In a real openstack deployment, the order with which resources are deleted is not very strict.

There are in OpenStack, really only two different cases when deleting a project:
1) The project has no dependent (child) resource,
2) The project has dependent (child) resources

We, in both prod and dev environments, always end up, and especially after running openstack-rally load tests, with a cfgdb that is massively out of sync with the openstack database.
This eventually leads to complete contrail meltdown due to what appears to be contrail-svc-monitor timeouts (too long list of objects to delete - which it fails to do), and the follow-on effects which brings down the API server and a world of pain ensues.
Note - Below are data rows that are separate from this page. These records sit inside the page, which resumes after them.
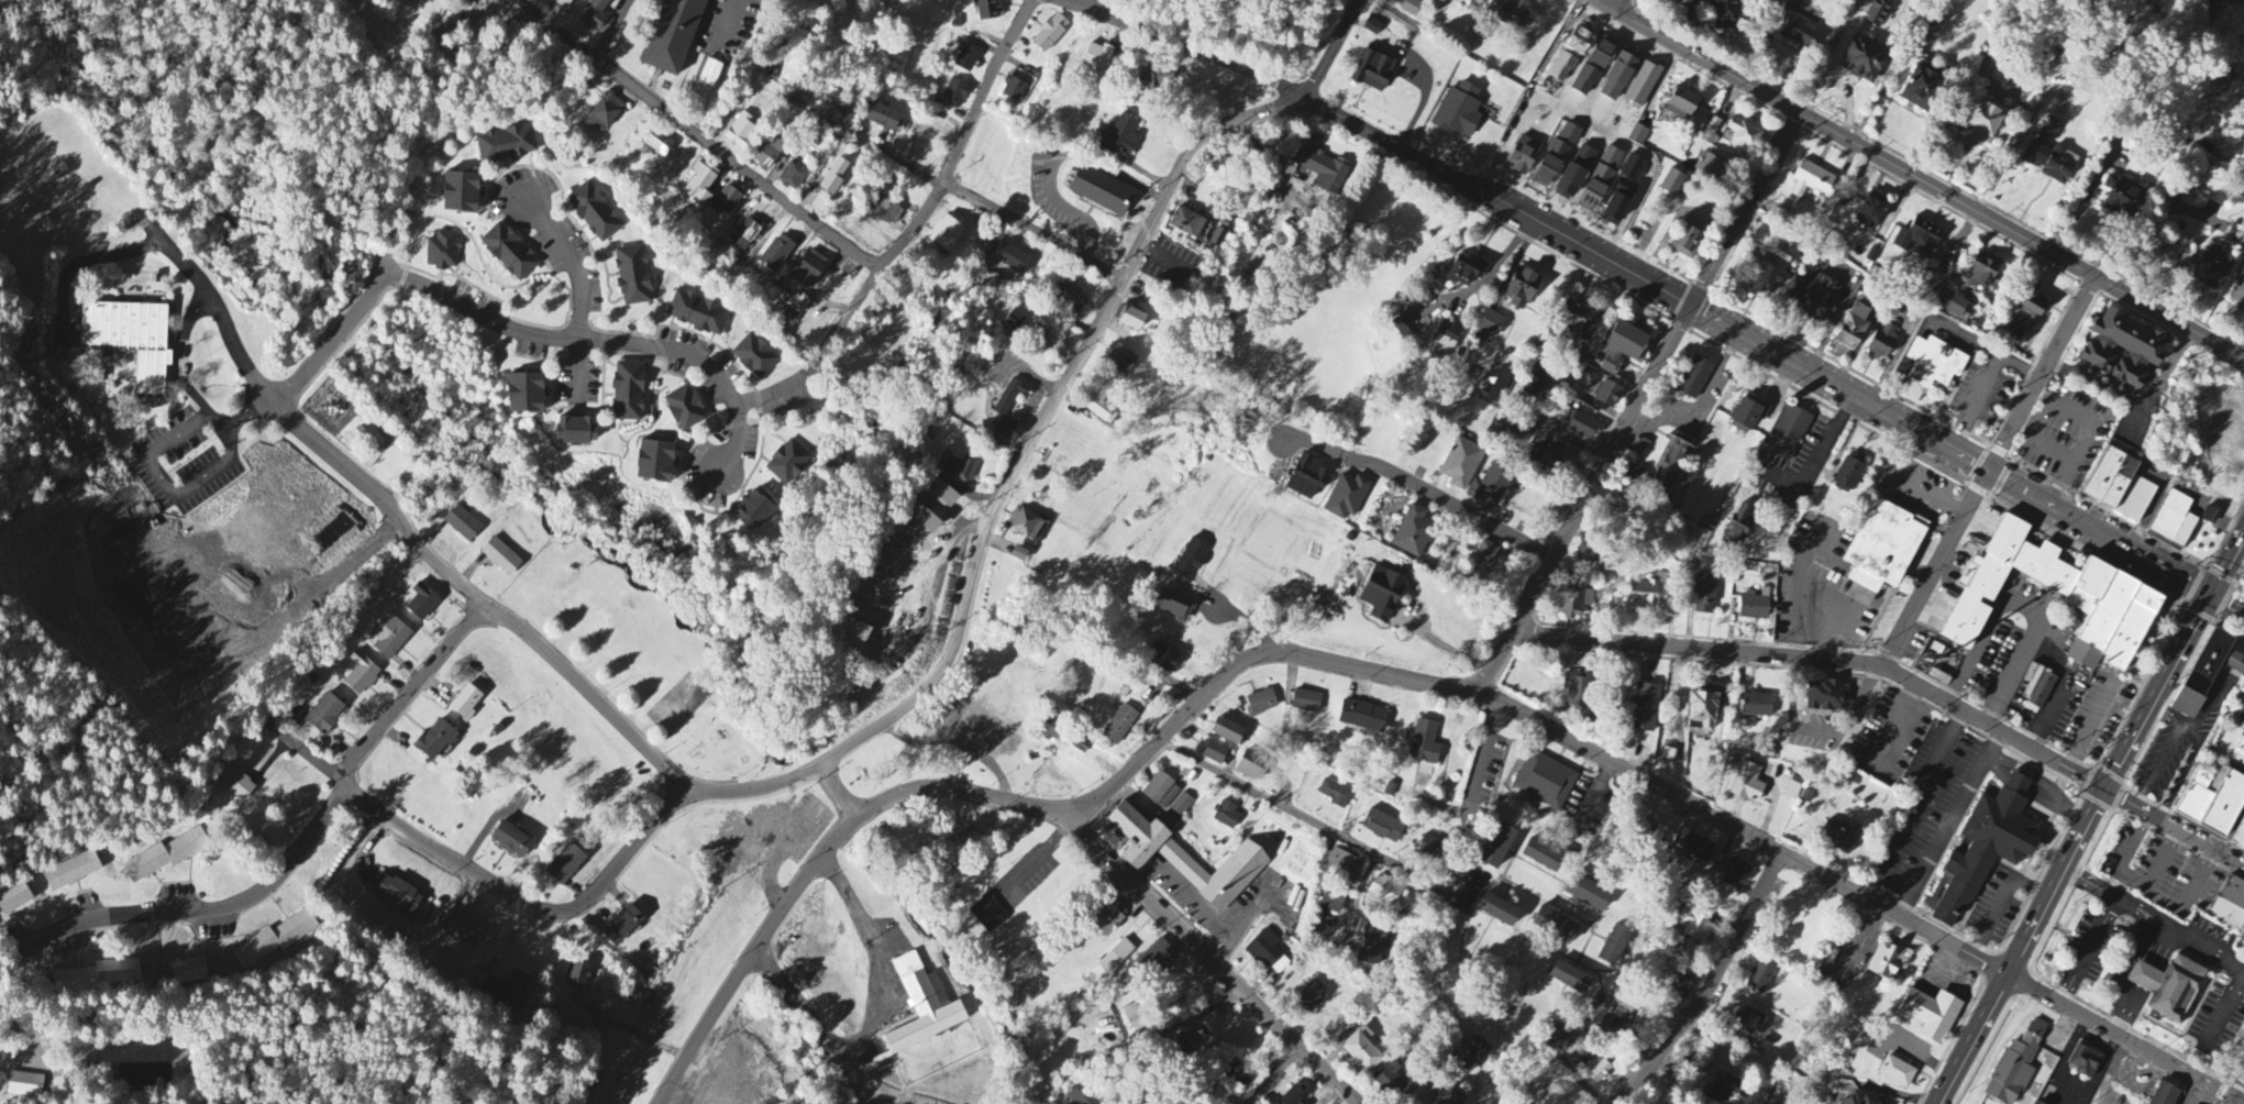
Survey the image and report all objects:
building: (409, 0)
building: (895, 0)
building: (428, 1)
road: (1077, 2)
building: (1479, 2)
building: (1666, 2)
building: (560, 4)
road: (1621, 6)
building: (2215, 7)
building: (1411, 8)
building: (987, 11)
road: (391, 12)
building: (1510, 13)
building: (1878, 13)
building: (595, 15)
road: (731, 15)
building: (1723, 15)
parking lot: (726, 24)
building: (1933, 24)
road: (556, 31)
road: (613, 31)
building: (673, 34)
building: (1050, 34)
building: (1799, 34)
building: (511, 38)
road: (1334, 48)
road: (1697, 57)
building: (1098, 59)
building: (967, 60)
building: (1863, 61)
building: (1591, 70)
building: (1373, 71)
building: (709, 74)
building: (1154, 79)
building: (1617, 79)
building: (1642, 85)
building: (1920, 89)
road: (989, 90)
building: (1013, 91)
building: (955, 95)
building: (1682, 105)
building: (1458, 112)
building: (603, 115)
building: (882, 118)
building: (1981, 126)
building: (1713, 127)
building: (740, 131)
building: (2050, 132)
building: (1570, 135)
building: (1639, 136)
building: (1742, 136)
building: (1118, 138)
road: (1382, 139)
building: (657, 144)
building: (507, 145)
building: (767, 154)
building: (1523, 156)
building: (1611, 159)
building: (2051, 163)
building: (1550, 165)
building: (1219, 167)
building: (1709, 168)
building: (1632, 169)
road: (741, 170)
building: (1322, 171)
building: (1574, 175)
building: (1603, 176)
building: (833, 177)
building: (792, 179)
building: (1812, 182)
building: (1671, 184)
building: (700, 185)
road: (939, 192)
building: (1099, 193)
building: (459, 194)
building: (1590, 198)
building: (728, 200)
building: (1618, 204)
road: (1746, 210)
building: (885, 212)
building: (594, 213)
building: (1870, 213)
building: (1186, 224)
building: (745, 234)
building: (946, 236)
building: (2236, 237)
building: (1918, 238)
road: (2022, 238)
building: (1218, 239)
building: (1688, 240)
building: (442, 252)
building: (508, 253)
building: (776, 255)
building: (1013, 260)
road: (85, 262)
road: (575, 266)
building: (809, 270)
building: (2212, 271)
building: (1464, 272)
building: (1982, 272)
building: (1770, 275)
building: (633, 277)
building: (1953, 285)
building: (1521, 290)
building: (2238, 292)
building: (1069, 297)
building: (1813, 298)
building: (797, 305)
building: (1950, 306)
building: (2029, 309)
building: (698, 315)
building: (1572, 319)
building: (1013, 321)
building: (1130, 321)
building: (1491, 326)
building: (1404, 327)
building: (1852, 329)
building: (1447, 337)
building: (130, 341)
building: (1882, 343)
road: (604, 347)
road: (336, 348)
building: (1621, 349)
road: (180, 352)
building: (2122, 352)
building: (754, 358)
building: (1119, 360)
building: (1580, 364)
building: (1934, 365)
road: (577, 370)
road: (2040, 374)
building: (1696, 381)
building: (1536, 383)
road: (976, 385)
building: (1498, 386)
road: (777, 390)
building: (627, 393)
building: (524, 395)
building: (1607, 396)
road: (2136, 404)
building: (684, 410)
building: (1100, 411)
building: (1009, 412)
building: (1749, 415)
road: (1048, 416)
road: (241, 418)
building: (1577, 423)
road: (1903, 423)
road: (295, 425)
building: (573, 432)
road: (1559, 434)
building: (1787, 435)
parking lot: (2060, 438)
road: (1821, 455)
building: (656, 463)
building: (1561, 463)
building: (787, 464)
building: (1460, 464)
building: (1669, 465)
building: (961, 469)
building: (1848, 475)
building: (2108, 477)
building: (1635, 478)
building: (1307, 479)
road: (1906, 482)
building: (1492, 483)
road: (170, 486)
road: (1423, 491)
building: (942, 495)
building: (1346, 498)
building: (2134, 498)
road: (1585, 500)
building: (1620, 504)
building: (754, 512)
building: (2211, 516)
building: (2173, 518)
building: (920, 519)
building: (461, 524)
building: (1024, 525)
building: (1740, 525)
building: (335, 533)
building: (1413, 533)
building: (1886, 541)
building: (1019, 555)
building: (500, 558)
building: (1584, 558)
building: (1191, 559)
road: (2228, 563)
road: (2162, 566)
road: (1934, 567)
building: (1487, 570)
building: (2241, 577)
building: (2002, 578)
building: (2242, 584)
building: (2086, 586)
road: (1807, 589)
traffic signals: (2211, 593)
building: (1381, 594)
building: (1648, 594)
building: (1706, 596)
building: (422, 603)
building: (1574, 603)
road: (2227, 603)
road: (2026, 604)
building: (1173, 605)
building: (1754, 608)
road: (502, 617)
building: (2099, 621)
road: (1244, 627)
building: (2129, 628)
building: (389, 637)
road: (1447, 647)
road: (1697, 647)
building: (1161, 658)
building: (2235, 663)
building: (361, 675)
building: (2202, 675)
building: (1578, 690)
building: (2242, 691)
road: (2159, 693)
building: (2040, 695)
building: (1827, 697)
building: (464, 702)
building: (1261, 703)
building: (1306, 703)
building: (1754, 706)
building: (1645, 709)
road: (2050, 709)
building: (1701, 712)
building: (2241, 716)
building: (1362, 717)
building: (322, 718)
road: (1681, 721)
building: (1119, 726)
road: (2095, 727)
road: (1992, 728)
building: (1051, 730)
building: (1226, 733)
road: (1171, 735)
parking lot: (1890, 735)
building: (435, 741)
building: (1081, 745)
building: (1423, 748)
building: (1214, 754)
road: (311, 756)
building: (2234, 757)
building: (1667, 758)
road: (1997, 769)
building: (1250, 770)
road: (1632, 773)
road: (2019, 781)
building: (234, 782)
building: (1545, 782)
road: (2044, 782)
building: (1747, 785)
road: (755, 789)
road: (841, 789)
traffic signals: (2106, 791)
building: (1161, 792)
building: (1792, 792)
building: (1335, 795)
road: (1595, 795)
road: (2050, 799)
building: (2187, 799)
road: (1471, 801)
road: (2129, 803)
road: (1913, 804)
building: (1182, 806)
building: (2216, 807)
building: (1226, 817)
road: (1317, 822)
road: (1951, 826)
building: (1384, 828)
building: (1668, 830)
road: (2231, 832)
building: (1135, 837)
building: (1839, 837)
building: (2237, 837)
building: (511, 841)
road: (2197, 841)
building: (1984, 847)
building: (1430, 848)
building: (1496, 848)
building: (1700, 851)
building: (166, 857)
building: (1541, 857)
building: (565, 866)
building: (1341, 867)
building: (73, 872)
building: (1217, 874)
building: (1734, 874)
road: (2095, 883)
road: (1188, 891)
building: (1384, 891)
building: (1586, 894)
building: (398, 896)
building: (15, 899)
road: (525, 901)
building: (1332, 901)
road: (2128, 902)
road: (193, 910)
building: (1497, 911)
building: (988, 915)
road: (1895, 915)
building: (2227, 915)
building: (1109, 922)
building: (621, 927)
building: (1554, 927)
building: (1695, 929)
building: (461, 930)
road: (2159, 932)
building: (275, 941)
building: (1375, 946)
building: (1613, 947)
road: (2025, 948)
road: (2089, 950)
road: (1228, 952)
building: (1269, 954)
road: (755, 956)
building: (1115, 958)
building: (1156, 959)
road: (1212, 960)
building: (1886, 962)
building: (190, 972)
building: (100, 976)
building: (578, 976)
building: (1569, 979)
building: (1760, 979)
building: (1683, 982)
road: (1708, 986)
building: (2161, 988)
building: (508, 990)
building: (1312, 997)
building: (922, 1007)
road: (2225, 1009)
road: (874, 1014)
building: (1931, 1015)
building: (1751, 1022)
road: (1157, 1030)
road: (1626, 1036)
road: (2127, 1040)
building: (1562, 1041)
building: (1362, 1052)
building: (1470, 1057)
building: (2073, 1063)
building: (2016, 1066)
building: (1598, 1068)
building: (1235, 1073)
road: (1265, 1073)
building: (1897, 1073)
building: (1389, 1080)
building: (26, 1085)
building: (1723, 1090)
building: (1082, 1095)
building: (1292, 1095)
building: (2164, 1095)
building: (1549, 1096)
building: (1449, 1097)
building: (1858, 1099)
building: (2035, 1103)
The example above was with a project but is actually generic; there are several cases where contrail's vnc code fails to properly sync (delete) from openstack->contrail, due to stale children object links. I haven't mapped them all out yet.

In VNC ( contrail-controller/src/config/vnc_openstack/vnc_openstack/__init__.py) there is both the sync/resync code and e.g. pre_*_delete, such as pre_project_delete, as well as in the API server (contrail-controller/src/config/api-server/vnc_cfg_api_server.py), e.g. the http_resource_delete function.

I believe for example in API server, the method http_resource_delete, should check for stale hrefs, i.e. under https://github.com/Juniper/contrail-controller/blob/30568809ae3e8fe61d50ffed90e49bcae6e03962/src/config/api-server/vnc_cfg_api_server.py#L915
I have for example a situation now with projects that won't be deleted due to two children links, a virtual-network and a virtual-machine-interface, both of which does not actually exist.

I see two solutions (both probably worth pursuing):
1) Backrefs should be pruned when an object is deleted, i.e. when those child objects were actually deleted (there's necessarily at least some code path that doesn't do this),
2) http_resource_delete should check that children objects actually exist, not just that there is an outbound HREF to them.

There's a third one, but I'm not as sure about this one as it is a band-aid rather than proper fix to data model cleanliness:
3) Extend pre_*_delete with more deletes on child objects, where appropriate.